Extract to read —
>>>>

Last night was kind of the dramatic explosion of this all. Fiancee made a vow the night moo ran away, that he wouldn't drink until she came home. (he knocked back a couple of beers the night he took her out in his arms, and he knows I contribute that to his idiocy for having taken her outside in what he thought was a controlled environment). Knowing how much he treasures picking up a 6 pack of so over the weekend when he gets off of work, I scoffed when he originally voluntarily proposed this vow, but I didn't say anything. Needless to say, when he came home last night with his beer, I exploded. He didn't have an excuse, he said he knows he made the promise, but he really just wanted a beer! I started half crying - half trying not to throw the beer in his face, and he got really upset. Yes, I can't think of anything else he could possibly be doing to bring moo home, that wasn't the point. Yes I know he misses her too, yes I know it's just a beer. But to me, it was him giving up and moving on without a care in the world, other than his alcohol-driven self indulgence.
I know this is a pet forum, not a marital counseling panel. But he brought up some very valid points last night. I know I'm depressed, I know my life isn't moving forward without little moo, but he's right, I've been resenting him for it since that night. I won't touch him, I kiss him goodbye, but I push him away unconsciously when I'm sleeping, and unless he's very careful (walking on eggshells, so to speak) about what topics he brings up, he knows I'm only a stray thought away from bursting into tears. I hadn't realized until now, that possibly pursuing lost moo with such a fervent passion would do more harm than good in the other areas of my life.
Posting her pictures on here was more for my benefit than for yours. But it didn't do any good. Bumping this thread up to the top of the list every night won't do any good, and the most I would be doing at this point is just checking in and keeping everybody posted.
I'll continue to put out food for her, even if it's Badcat eating it. I'll continue to call her at night when it's time for bed. I will check the SPCA reports/new arrivals and lost and found sections of the local papers daily. (rather than hourly) I'll make sure the fliers in their plastic coatings stay up around the neighborhood, and I won't stop praying that she finds her way home someday, or that she's happy where she is now - but I am wrung out. I have nothing left to give, nothing left to offer. Definately nothing left to post.

<<<<

Information supplied —
>>>>

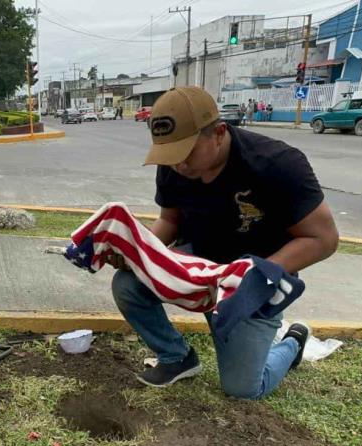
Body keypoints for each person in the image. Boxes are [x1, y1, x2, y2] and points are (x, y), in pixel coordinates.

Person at [110, 86, 338, 400]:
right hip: (200, 267)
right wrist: (138, 251)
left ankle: (293, 342)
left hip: (256, 281)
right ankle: (176, 357)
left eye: (186, 152)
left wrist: (250, 274)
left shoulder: (277, 164)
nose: (179, 165)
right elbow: (170, 221)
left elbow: (323, 239)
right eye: (170, 154)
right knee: (128, 283)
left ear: (218, 133)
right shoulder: (175, 164)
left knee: (243, 389)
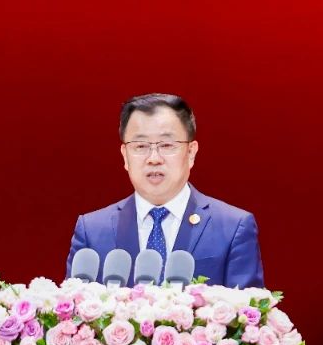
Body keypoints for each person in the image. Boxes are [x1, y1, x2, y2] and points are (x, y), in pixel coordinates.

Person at [65, 93, 265, 288]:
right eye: (140, 146)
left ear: (191, 152)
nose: (154, 158)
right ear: (125, 155)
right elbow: (73, 306)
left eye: (167, 145)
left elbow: (246, 308)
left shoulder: (233, 227)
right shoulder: (92, 230)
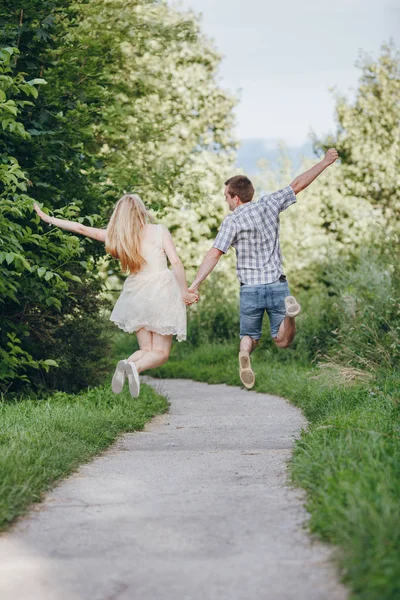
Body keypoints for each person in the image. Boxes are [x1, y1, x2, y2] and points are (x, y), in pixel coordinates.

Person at [188, 148, 339, 389]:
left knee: (249, 336)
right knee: (282, 341)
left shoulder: (232, 221)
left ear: (236, 197)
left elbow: (214, 254)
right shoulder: (269, 204)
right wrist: (324, 162)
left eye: (226, 197)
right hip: (277, 284)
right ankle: (289, 315)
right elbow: (298, 184)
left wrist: (194, 285)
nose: (226, 201)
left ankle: (244, 354)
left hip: (250, 290)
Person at [34, 194, 198, 397]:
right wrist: (185, 292)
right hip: (161, 292)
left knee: (146, 349)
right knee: (161, 354)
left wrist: (49, 219)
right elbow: (176, 262)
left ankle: (127, 364)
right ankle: (135, 369)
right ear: (141, 211)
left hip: (136, 294)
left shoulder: (117, 237)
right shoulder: (158, 231)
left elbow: (81, 228)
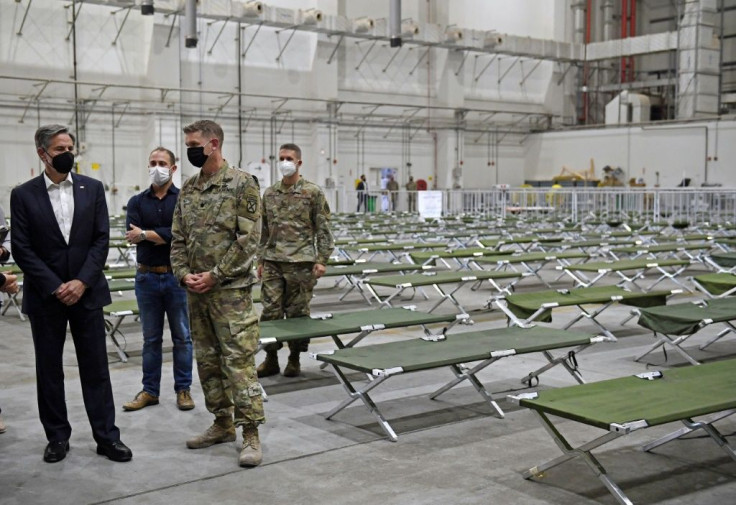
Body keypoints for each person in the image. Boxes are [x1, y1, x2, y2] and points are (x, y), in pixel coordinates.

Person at [10, 124, 132, 463]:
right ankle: (57, 438)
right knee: (49, 370)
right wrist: (55, 285)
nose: (67, 153)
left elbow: (101, 239)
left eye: (70, 147)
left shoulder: (91, 188)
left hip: (87, 292)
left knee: (95, 368)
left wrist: (81, 281)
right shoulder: (23, 194)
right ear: (42, 153)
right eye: (60, 149)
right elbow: (22, 247)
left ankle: (107, 437)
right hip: (46, 296)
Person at [170, 119, 264, 468]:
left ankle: (250, 433)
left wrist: (216, 274)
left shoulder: (243, 185)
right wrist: (183, 276)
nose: (190, 150)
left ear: (213, 144)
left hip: (231, 294)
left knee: (238, 363)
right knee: (208, 362)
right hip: (197, 294)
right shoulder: (189, 189)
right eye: (188, 144)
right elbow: (177, 239)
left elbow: (248, 241)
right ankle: (222, 423)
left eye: (194, 143)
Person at [122, 147, 194, 412]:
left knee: (182, 337)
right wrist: (158, 235)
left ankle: (183, 389)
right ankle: (150, 391)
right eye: (152, 162)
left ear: (173, 168)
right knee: (150, 339)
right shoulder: (137, 202)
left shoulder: (184, 199)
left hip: (176, 277)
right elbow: (131, 235)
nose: (157, 167)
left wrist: (146, 234)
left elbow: (183, 234)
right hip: (147, 278)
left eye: (162, 163)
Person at [256, 143, 334, 379]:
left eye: (289, 158)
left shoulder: (312, 192)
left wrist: (322, 259)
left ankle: (294, 358)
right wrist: (259, 259)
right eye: (281, 158)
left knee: (298, 314)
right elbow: (264, 229)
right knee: (270, 311)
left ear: (299, 162)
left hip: (301, 262)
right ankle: (271, 359)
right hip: (272, 262)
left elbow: (323, 227)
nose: (284, 162)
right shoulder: (269, 193)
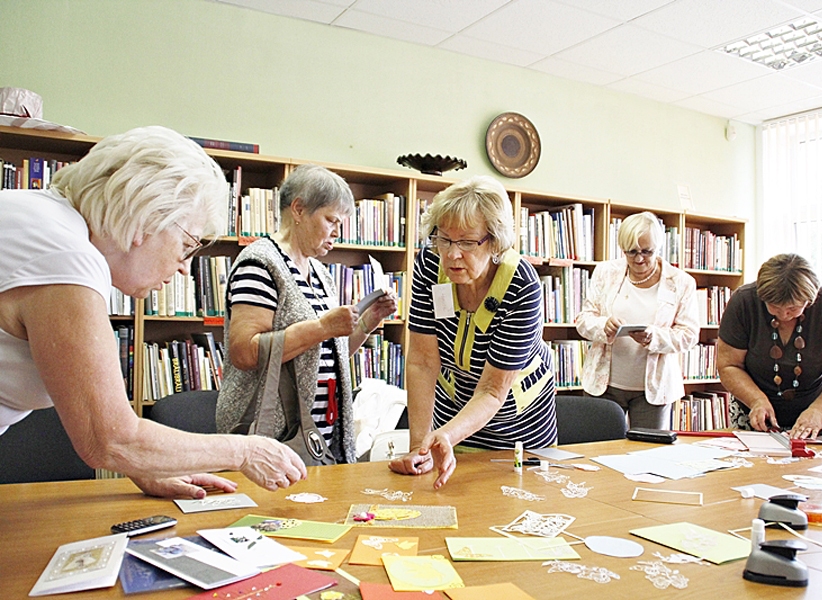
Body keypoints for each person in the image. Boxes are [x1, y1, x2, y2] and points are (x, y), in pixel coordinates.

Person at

<<<<

Questions on the material —
[1] Rewrite the lost-cat post from "I know this" up to and including "of my life.", substituting "relationship advice board" for "marital counseling panel".
[2] In the lost-cat post, which sources does the writer promise to check daily instead of hourly?
[3] Carry on the lost-cat post from its last sentence.
The rows play no part in this work and can be set aside.

Results by task —
[1]
I know this is a pet forum, not a relationship advice board. But he brought up some very valid points last night. I know I'm depressed, I know my life isn't moving forward without little moo, but he's right, I've been resenting him for it since that night. I won't touch him, I kiss him goodbye, but I push him away unconsciously when I'm sleeping, and unless he's very careful (walking on eggshells, so to speak) about what topics he brings up, he knows I'm only a stray thought away from bursting into tears. I hadn't realized until now, that possibly pursuing lost moo with such a fervent passion would do more harm than good in the other areas of my life.

[2] The SPCA reports and new arrivals, plus the lost and found sections of the local papers.

[3]
I haven't done laundry in over a week. I have no appetite. I haven't brushed my hair in days. (yes, I must look like a crazy cat lady) But more importantly, I need to work on finding a way to forgive him, and move on without moo, while trying to justify mentally that I'm not giving up on her at the same time.
I'll be asking a mod to close this post within the day. I won't hesistate to blow up the boards with a new thread if and when she finds her way home to me.
Merry Christmas, guys. I love you Little Moo.
And as far as I'm concerned, what you're going through is even harder than losing a cat to illness or having to deal with putting one to sleep. At least that way there's closure -- you know what happened and why, and that they're no longer suffering if they were. Not even knowing where your kitty is and what has happened to it is traumatizing and he needs to show a little more patience with you, in my not very humble opinion.
Feh, now I'm pissed off at him.
Take care of yourself, Marylandkitten. You do whatever you need to do for yourself. We'll all be here for you whatever support you need.
This is all part of the healing process . . . . for both of you. Your honey feels bad, but he is also worried about the toll it has taken on you. And that makes him feel worse. His concerns are legit, especially if he is concerned about depression. I've been there and wouldn't have been able to dig myself out without my husband pushing me.
Take care of yourself and your realtionship. Moo wants to come back to a happy healthy home.
*hugs* Me and my household are praying for you and yours.